Break the negative energy cycle – if you see yourself spiraling down or in a rut, mix it up, breakup the routine and do something fast that lifts you up. When you see one of your team members in a rut of unproductive or unprofessional behavior address it, don’t let it fester.
Active listening – takes time. Work at it, to hear what your team wants. Often just by being heard, problems can go away and people really make a big turnaround.
You must be the emotional manager of your office - not your assistant, not the new hotshot you just hired. In a family, parents must be the emotional managers or chaos rules the home. In your business, you must wear that mantel, albeit reluctantly at times. It’s part of your leadership role and power. Hone it, as well as your reactions to external events, and you’ll see the culture around you shift to the positive.

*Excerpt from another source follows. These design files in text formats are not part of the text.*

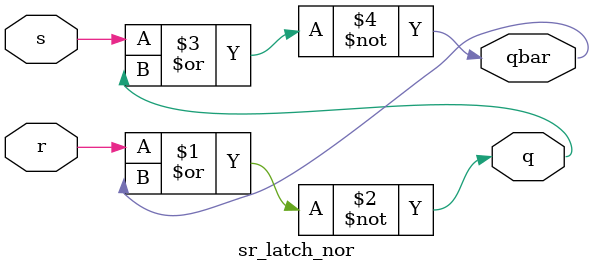
<source format=v>
`timescale 1ns / 1ps


module sr_latch_nor(s,r,q,qbar);
    input s,r;
    output q,qbar;
    
    nor g1(q,r,qbar);
    nor g2(qbar,s,q);
    
    //........NO CLK IS USED IN THE LATCHES..............//
    /*always@(clk) begin
        case({s,r})
            2'b00 : begin
                        q = q; qbar = qbar;
                    end
            2'b01 : begin
                        q = 1'b0; qbar = 1'b1;
                    end
            2'b10 : begin
                        q = 1'b1; qbar = 1'b0;
                    end
            2'b11 : begin
                        q = 1'b0; qbar = 1'b0;
                    end
            default : begin
                        q = 1'b0; qbar = 1'b0;
                    end
        endcase           
    end*/
endmodule

</source>
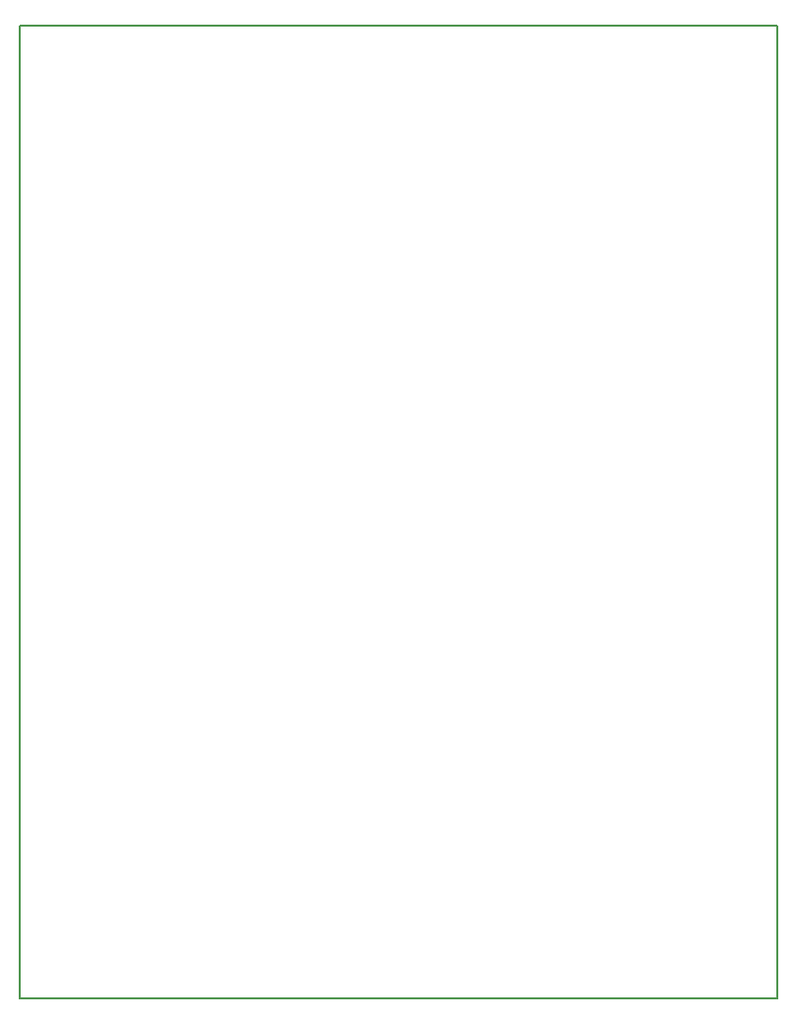
<source format=gbr>
%TF.GenerationSoftware,KiCad,Pcbnew,8.0.2*%
%TF.CreationDate,2024-06-20T15:08:29+01:00*%
%TF.ProjectId,dadaelus v0.3,64616461-656c-4757-9320-76302e332e6b,rev?*%
%TF.SameCoordinates,Original*%
%TF.FileFunction,Profile,NP*%
%FSLAX46Y46*%
G04 Gerber Fmt 4.6, Leading zero omitted, Abs format (unit mm)*
G04 Created by KiCad (PCBNEW 8.0.2) date 2024-06-20 15:08:29*
%MOMM*%
%LPD*%
G01*
G04 APERTURE LIST*
%TA.AperFunction,Profile*%
%ADD10C,0.200000*%
%TD*%
G04 APERTURE END LIST*
D10*
X119000000Y-58000000D02*
X184000000Y-58000000D01*
X184000000Y-141500000D01*
X119000000Y-141500000D01*
X119000000Y-58000000D01*
M02*

</source>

Jim Collins points out in Good to Great: When in doubt, don’t hire – keep looking. You can’t grow revenues consistently faster than your ability to get enough of the right people to implement that growth and still become a great company. So unless candidates for the open position have that can-do attitude and are a strong fit for your company in who they are – don’t hire them. The skills can be taught; the and-then-some positive attitude cannot.

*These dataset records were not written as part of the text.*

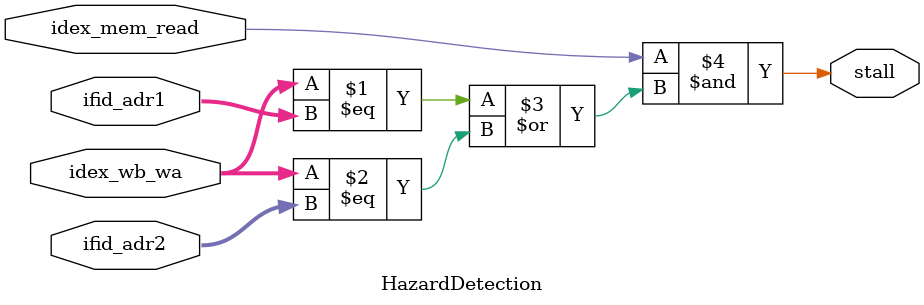
<source format=sv>
`timescale 1ns / 1ps

module HazardDetection(
    input idex_mem_read,
    input [4:0] idex_wb_wa,
    input [4:0] ifid_adr1,
    input [4:0] ifid_adr2,
    output stall
    );
    
    assign stall = idex_mem_read & (
        idex_wb_wa == ifid_adr1 | idex_wb_wa == ifid_adr2
    );
    
endmodule

</source>
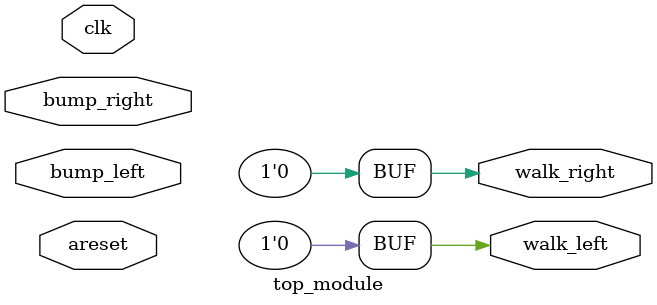
<source format=sv>
module top_module (
    input clk,
    input areset,
    input bump_left,
    input bump_right,
    output reg walk_left,
    output reg walk_right
);

    reg [1:0] state;
    
    always @(posedge clk or posedge areset) begin
        if (areset)
            state <= 2'b10; // Initialize state to walk_left
        else begin
            case (state)
                2'b10: begin // State: walk_left
                    if (bump_right) begin
                        state <= 2'b01; // Next state: walk_right
                        walk_right <= 1; // Output: walk_right
                    end
                end
                
                2'b01: begin // State: walk_right
                    if (bump_left) begin
                        state <= 2'b10; // Next state: walk_left
                        walk_left <= 1; // Output: walk_left
                    end
                end
            endcase
        end
    end
    
    // Default assignments for outputs
    always @(state) begin
        walk_left <= 0;
        walk_right <= 0;
    end

endmodule

</source>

As my friend Doug Emerson (doug@profitablehorseman.com) put it recently: “The prerequisite is attitude. Attitude is the one thing we can’t change in employees. You’ve got a good attitude or you don’t. Given adequate ability and desire to learn, everything else can be taught to employees with good attitudes. I have tried many times to teach good attitudes and have come to the conclusion it is about as easy as making a mud fence.”
A negative attitude will pull you down and with it your professional results. A positive attitude will pull you over the rough spots and energize you to lift your results to new heights – to match your vision. Whether you need an attitude adjustment a couple of times a day, once a week or only occasionally, never forget that your attitude determines your altitude. Don’t let outside people or events bring yours down.